Using food for fuel is bad. It can even be evil.
You simply cannot create an adequate amount of ag-based fuel, be it ethanol or biodiesel, to support the world's economy without disrupting the agriculture of food. The effect of replacing only 2% of U.S. motor fuels with ethanol (as we a currently doing) has already proven to be a disaster.
"Oil addiction," what a loaded term. Why is using oil bad? No need to explain. Like global warming, leftists do not allow you to question this assumption. But with an open mind you will understand that modern oil production and refining is less disruptive to the environment than any of the bio-alternatives.
Following a group of student engineers attempting to make a biodiesel reactor, as the Journal Sentinel did for a year, is one way to appreciate what America is up against in its fight to kick the oil addiction. The problem - often no more than a distant worry humming in the background of our national agenda - has whipped into a storm as record-setting gas prices gust through the economy.

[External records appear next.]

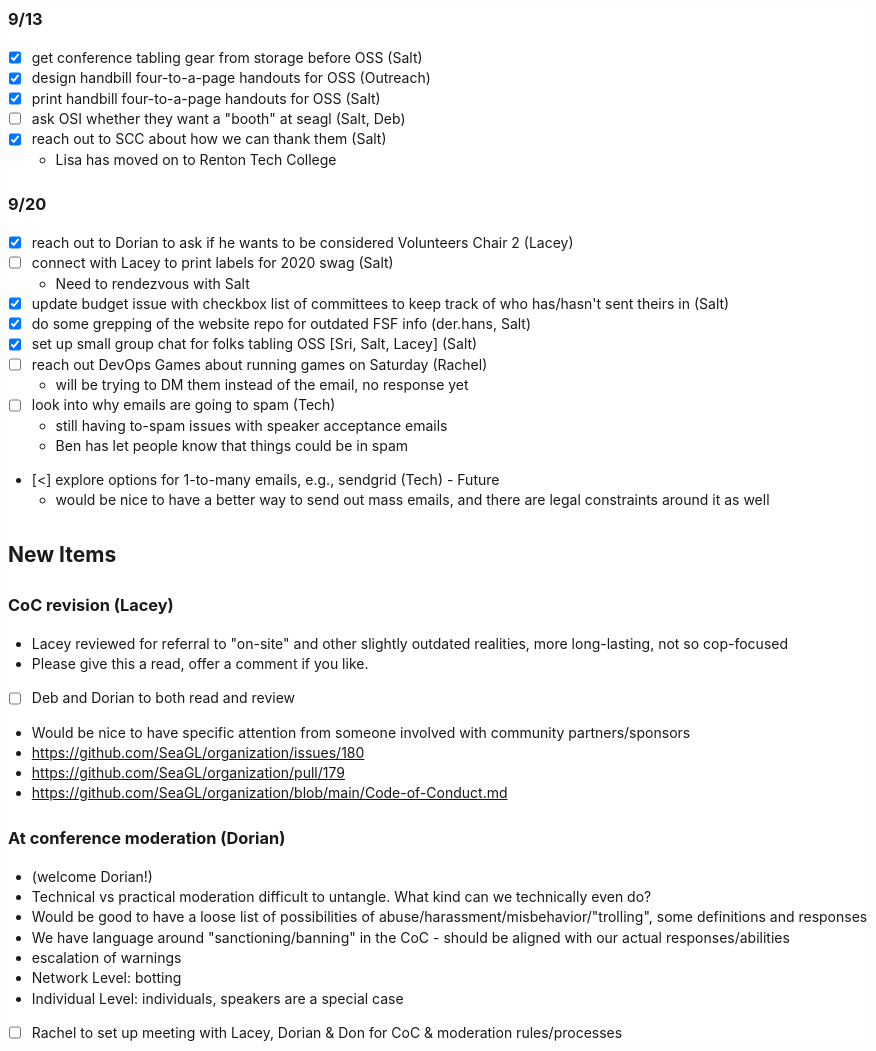 ### 9/13
- [x] get conference tabling gear from storage before OSS (Salt)
- [X] design handbill four-to-a-page handouts for OSS (Outreach)
- [x] print handbill four-to-a-page handouts for OSS (Salt)
- [ ] ask OSI whether they want a "booth" at seagl (Salt, Deb)
- [X] reach out to SCC about how we can thank them (Salt)
  - Lisa has moved on to Renton Tech College

### 9/20
- [x] reach out to Dorian to ask if he wants to be considered Volunteers Chair 2 (Lacey)
- [ ] connect with Lacey to print labels for 2020 swag (Salt)
  - Need to rendezvous with Salt
- [x] update budget issue with checkbox list of committees to keep track of who has/hasn't sent theirs in (Salt)
- [x] do some grepping of the website repo for outdated FSF info (der.hans, Salt)
- [x] set up small group chat for folks tabling OSS [Sri, Salt, Lacey] (Salt)
- [ ] reach out DevOps Games about running games on Saturday (Rachel)
  - will be trying to DM them instead of the email, no response yet
- [ ] look into why emails are going to spam (Tech)
  - still having to-spam issues with speaker acceptance emails
  - Ben has let people know that things could be in spam
- [<] explore options for 1-to-many emails, e.g., sendgrid (Tech) - Future
  - would be nice to have a better way to send out mass emails, and there are legal constraints around it as well

## New Items

### CoC revision (Lacey)
- Lacey reviewed for referral to "on-site" and other slightly outdated realities, more long-lasting, not so cop-focused
- Please give this a read, offer a comment if you like.
- [ ] Deb and Dorian to both read and review
- Would be nice to have specific attention from someone involved with community partners/sponsors
- https://github.com/SeaGL/organization/issues/180
- https://github.com/SeaGL/organization/pull/179
- https://github.com/SeaGL/organization/blob/main/Code-of-Conduct.md

### At conference moderation (Dorian)
- (welcome Dorian!)
- Technical vs practical moderation difficult to untangle.  What kind can we technically even do?
- Would be good to have a loose list of possibilities of abuse/harassment/misbehavior/"trolling", some definitions and responses
- We have language around "sanctioning/banning" in the CoC - should be aligned with our actual responses/abilities
- escalation of warnings
- Network Level: botting
- Individual Level: individuals, speakers are a special case
- [ ] Rachel to set up meeting with Lacey, Dorian & Don for CoC & moderation rules/processes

"I think it would be great if we could actually start a Manhattan Project to develop new energy technologies," said Victor Lin, a chemistry professor at Iowa State University.
But this is not the story of a once-in-a-lifetime project drawing on the nation's best scientific minds. It is the story of a group of college students - young, untested and hopeful enough to tackle one of the major problems they've inherited from the previous generation.
If making biodiesel was easy, if it made environmental and economical sense, and if it could be produced on a large enough scale to make a difference; for-profit corporations would already be mass producing the stuff.
Biodiesel will never be more than a cottage industry and will never make a major positive impact to the environment or reduce the world's use of petroleum. Biodiesel, like ethanol, has the very real potential to cause denuding of the rainforests and starvation among the world's poorest people.
Will someone please explain why biodiesel is a good thing?
I add these five Marquette engineer-wannabes to my soon to be growing list of Deathnocrats.